Pasaport kelimesini özellikle kullandım. Çünkü AB tarafından yürütülen bir başka çalışma olan, ürünlerin sürdürülebilirliğine atıf yapan Dijital Ürün Pasaportu’nun da CE işareti uygulama sürecine entegre edilmesi öngörülmektedir. Diğer bir ifade ile uygunluk değerlendirme kuruluşlarının akreditasyonu, piyasa gözetimi ve CE işaretinin genel kurallarını ortaya koyan 765/2008 sayılı AB Yönetmeliği, eko-tasarım kuralları için de geçerli olacaktır. Bu çerçevede, CE işareti ilgili ürünün eko-tasarım kurallarına uygunluğuna da işaret edecektir. CE işaretinin alanının siber güvenlikle kalmayıp, eko-tasarım ilkeleri ile de genişleyeceğini şimdiden söyleyebiliriz.

CE işareti sürecinde olduğu gibi, uygunluk denetimini üreticilerin kendilerinin yapabildiği (iç kontrol) veya üçüncü taraflarca (onaylanmış kuruluşlar) uygunluk değerlendirme sürecinin işletildiği ve belgelendirildiği yapı Siber Dayanıklılık Tüzüğü’nün uygulama sürecinde de geçerli olacak.

Tüzüğe göre dijital unsurlar barındıran ürünlerin yaklaşık %90'ı için üreticinin uygunluk değerlendirmelerini kendisinin yapması yeterlidir. Kritik olarak ifade edilen ürünler genel kapsamın %10'u kadar olduğu tahmin ediliyor ve bunlar için “Uygunluk Değerlendirme Kuruluşları” tarafından değerlendirme süreçlerinin işletilmesi gerekiyor.

Tüzüğün uygulanacağı ülkelerin sürecin yönetimi için “yetkili kuruluş, uygunluk değerlendirme kuruluşları/onaylanmış kuruluşlar ve piyasa gözetim ve denetim (PGD) otoriteleri” ni belirlemesi gerekiyor. Bunlar nedir, ne yapar kısmını da kısaca aktarmaya çalışayım.

Tüzüğün uygulanmasında kritik rollerden biri Piyasa Gözetim ve Denetim Otoritesi (PGD)’nde. Üye devletler bu hususta bir yada birden fazla PGD tayin edebilecek. PGD otoritesine ilişkin diğer hususları tüzüğün beşinci bölümünde (Chapter 5, Market Surveillance and Enforcement) buluyoruz.

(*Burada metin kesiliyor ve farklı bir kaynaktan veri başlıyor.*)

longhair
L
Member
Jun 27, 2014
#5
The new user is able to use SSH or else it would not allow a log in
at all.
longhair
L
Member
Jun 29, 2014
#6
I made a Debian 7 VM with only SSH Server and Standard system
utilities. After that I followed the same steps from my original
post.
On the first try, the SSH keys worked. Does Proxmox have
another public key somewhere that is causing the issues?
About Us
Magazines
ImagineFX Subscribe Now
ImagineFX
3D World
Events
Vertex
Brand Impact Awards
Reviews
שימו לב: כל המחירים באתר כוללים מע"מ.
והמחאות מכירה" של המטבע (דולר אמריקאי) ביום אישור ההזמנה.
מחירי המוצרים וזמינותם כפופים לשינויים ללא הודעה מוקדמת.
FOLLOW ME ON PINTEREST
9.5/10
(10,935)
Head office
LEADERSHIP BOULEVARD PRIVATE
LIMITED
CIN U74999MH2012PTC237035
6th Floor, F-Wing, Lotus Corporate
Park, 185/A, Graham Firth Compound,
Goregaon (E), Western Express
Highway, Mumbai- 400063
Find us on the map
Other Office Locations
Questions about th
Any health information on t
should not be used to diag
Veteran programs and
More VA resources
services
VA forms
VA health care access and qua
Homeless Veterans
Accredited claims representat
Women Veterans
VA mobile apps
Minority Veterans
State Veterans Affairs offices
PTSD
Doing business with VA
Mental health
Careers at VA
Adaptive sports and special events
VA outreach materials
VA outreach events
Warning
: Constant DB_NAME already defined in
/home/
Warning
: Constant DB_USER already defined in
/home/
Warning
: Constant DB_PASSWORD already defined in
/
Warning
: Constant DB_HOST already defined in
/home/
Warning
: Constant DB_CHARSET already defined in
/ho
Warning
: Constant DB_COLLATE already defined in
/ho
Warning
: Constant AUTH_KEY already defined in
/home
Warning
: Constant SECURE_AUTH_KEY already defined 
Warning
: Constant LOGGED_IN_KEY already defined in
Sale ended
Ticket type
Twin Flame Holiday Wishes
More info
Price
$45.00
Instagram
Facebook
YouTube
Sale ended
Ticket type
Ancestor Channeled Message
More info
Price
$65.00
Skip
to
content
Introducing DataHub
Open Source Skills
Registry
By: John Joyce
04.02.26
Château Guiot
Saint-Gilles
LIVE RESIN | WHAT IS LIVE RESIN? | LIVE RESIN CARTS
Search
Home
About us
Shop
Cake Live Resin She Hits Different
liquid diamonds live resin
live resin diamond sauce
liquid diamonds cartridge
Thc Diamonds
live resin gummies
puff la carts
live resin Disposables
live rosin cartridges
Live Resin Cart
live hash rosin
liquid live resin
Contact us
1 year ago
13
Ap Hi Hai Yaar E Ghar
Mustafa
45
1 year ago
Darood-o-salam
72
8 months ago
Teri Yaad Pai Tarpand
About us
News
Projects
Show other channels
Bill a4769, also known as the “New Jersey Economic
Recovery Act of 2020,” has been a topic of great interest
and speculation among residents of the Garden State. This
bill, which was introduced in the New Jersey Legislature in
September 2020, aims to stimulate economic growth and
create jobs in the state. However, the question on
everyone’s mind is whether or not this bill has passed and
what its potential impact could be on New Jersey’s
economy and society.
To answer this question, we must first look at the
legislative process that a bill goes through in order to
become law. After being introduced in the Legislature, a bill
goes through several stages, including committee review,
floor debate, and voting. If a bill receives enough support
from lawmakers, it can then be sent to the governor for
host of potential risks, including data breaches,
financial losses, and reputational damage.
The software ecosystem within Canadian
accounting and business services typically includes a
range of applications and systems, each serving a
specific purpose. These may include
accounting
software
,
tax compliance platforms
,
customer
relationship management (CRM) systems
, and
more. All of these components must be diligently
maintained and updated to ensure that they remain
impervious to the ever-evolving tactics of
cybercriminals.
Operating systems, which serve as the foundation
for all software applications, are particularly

PGD faaliyetlerinin en önemli amaçlarından biri piyasadaki “risk ve ciddi risk taşıyan ürünleri” tespit ederek önlem almak ve vatandaşların bu ürünlerden zarar görmesini engellemektir. PGD kuruluşları tarafından yürütülen denetimler neticesinde risk ve ciddi risk taşıdığı tespit edilen tüm ürünlere “düzeltici faaliyet”, “piyasaya arzı yasaklama/geçici olarak durdurma”, “geri çağırma”, “imha” gibi önlemlerden uygun olanların uygulanması gerekmektedir. Tüzük kapsamında dijital unsurlar taşıyan ürünlerde tespit edilen uygunsuzluklar için bu sayılan önlemlerle birlikte idari para cezası da uygulanabilecek.. Çok ciddi güvenlik zafiyeti var ise ürünün satışını yasaklama, piyasadan toplatma, imha vb. uygulamaları daha sık göreceğiz.

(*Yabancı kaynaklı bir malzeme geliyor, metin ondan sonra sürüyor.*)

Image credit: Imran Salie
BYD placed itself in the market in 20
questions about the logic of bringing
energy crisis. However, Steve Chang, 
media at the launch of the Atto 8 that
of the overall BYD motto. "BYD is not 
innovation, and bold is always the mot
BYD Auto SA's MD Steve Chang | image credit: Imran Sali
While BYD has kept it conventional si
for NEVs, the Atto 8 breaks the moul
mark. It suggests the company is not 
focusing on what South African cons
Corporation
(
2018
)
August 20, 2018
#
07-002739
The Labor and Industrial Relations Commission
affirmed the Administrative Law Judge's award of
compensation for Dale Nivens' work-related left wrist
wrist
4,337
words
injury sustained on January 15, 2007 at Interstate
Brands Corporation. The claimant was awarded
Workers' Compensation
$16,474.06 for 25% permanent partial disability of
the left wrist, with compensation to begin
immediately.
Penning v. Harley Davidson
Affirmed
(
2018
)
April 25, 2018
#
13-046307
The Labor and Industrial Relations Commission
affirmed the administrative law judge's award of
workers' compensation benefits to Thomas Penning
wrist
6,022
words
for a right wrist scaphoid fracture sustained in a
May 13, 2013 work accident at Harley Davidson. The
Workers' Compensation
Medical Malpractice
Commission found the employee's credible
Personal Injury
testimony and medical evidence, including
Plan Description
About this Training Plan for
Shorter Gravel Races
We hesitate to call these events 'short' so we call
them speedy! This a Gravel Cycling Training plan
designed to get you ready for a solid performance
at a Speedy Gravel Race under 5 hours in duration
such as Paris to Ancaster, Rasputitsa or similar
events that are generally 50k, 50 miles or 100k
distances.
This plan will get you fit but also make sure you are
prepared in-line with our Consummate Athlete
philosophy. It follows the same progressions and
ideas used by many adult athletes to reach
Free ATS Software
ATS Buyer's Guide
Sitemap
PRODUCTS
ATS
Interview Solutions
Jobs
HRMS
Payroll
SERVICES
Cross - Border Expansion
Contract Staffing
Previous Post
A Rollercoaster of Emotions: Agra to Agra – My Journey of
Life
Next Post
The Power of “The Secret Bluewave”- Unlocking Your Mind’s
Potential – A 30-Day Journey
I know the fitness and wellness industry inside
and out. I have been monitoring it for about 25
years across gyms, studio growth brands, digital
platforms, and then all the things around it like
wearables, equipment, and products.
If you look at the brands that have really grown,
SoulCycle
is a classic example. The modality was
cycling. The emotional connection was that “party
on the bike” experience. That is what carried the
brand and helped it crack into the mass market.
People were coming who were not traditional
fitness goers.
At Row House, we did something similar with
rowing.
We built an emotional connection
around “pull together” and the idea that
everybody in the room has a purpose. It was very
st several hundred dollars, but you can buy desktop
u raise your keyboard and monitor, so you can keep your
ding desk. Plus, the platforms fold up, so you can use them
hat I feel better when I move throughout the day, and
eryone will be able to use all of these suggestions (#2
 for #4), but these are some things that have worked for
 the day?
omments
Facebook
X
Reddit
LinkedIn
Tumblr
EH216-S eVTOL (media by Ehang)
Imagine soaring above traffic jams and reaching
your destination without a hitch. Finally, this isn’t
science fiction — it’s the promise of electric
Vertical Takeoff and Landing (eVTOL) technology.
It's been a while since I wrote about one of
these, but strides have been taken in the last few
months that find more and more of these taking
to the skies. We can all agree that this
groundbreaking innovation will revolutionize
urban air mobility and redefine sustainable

Yetkili Kuruluş (Notifying authority), uygunluk değerlendirme kuruluşlarının değerlendirilmesi, dizayn edilmesi ve yetkilendirilen uygunluk değerlendirme kuruluşlarının tüzüğün talep ettiği mercilere bildirilmesi ve bunların gözetimi için gerekli prosedürlerin oluşturulması ile uygulanmasından sorumlu olacaktır. Tüzüğün dördüncü bölümü (Chapter 4, Notification of Conformity Assessment Bodies) uygunluk değerlendirme kuruluşlarının ilan edilmesine ilişkin esasları içermektedir.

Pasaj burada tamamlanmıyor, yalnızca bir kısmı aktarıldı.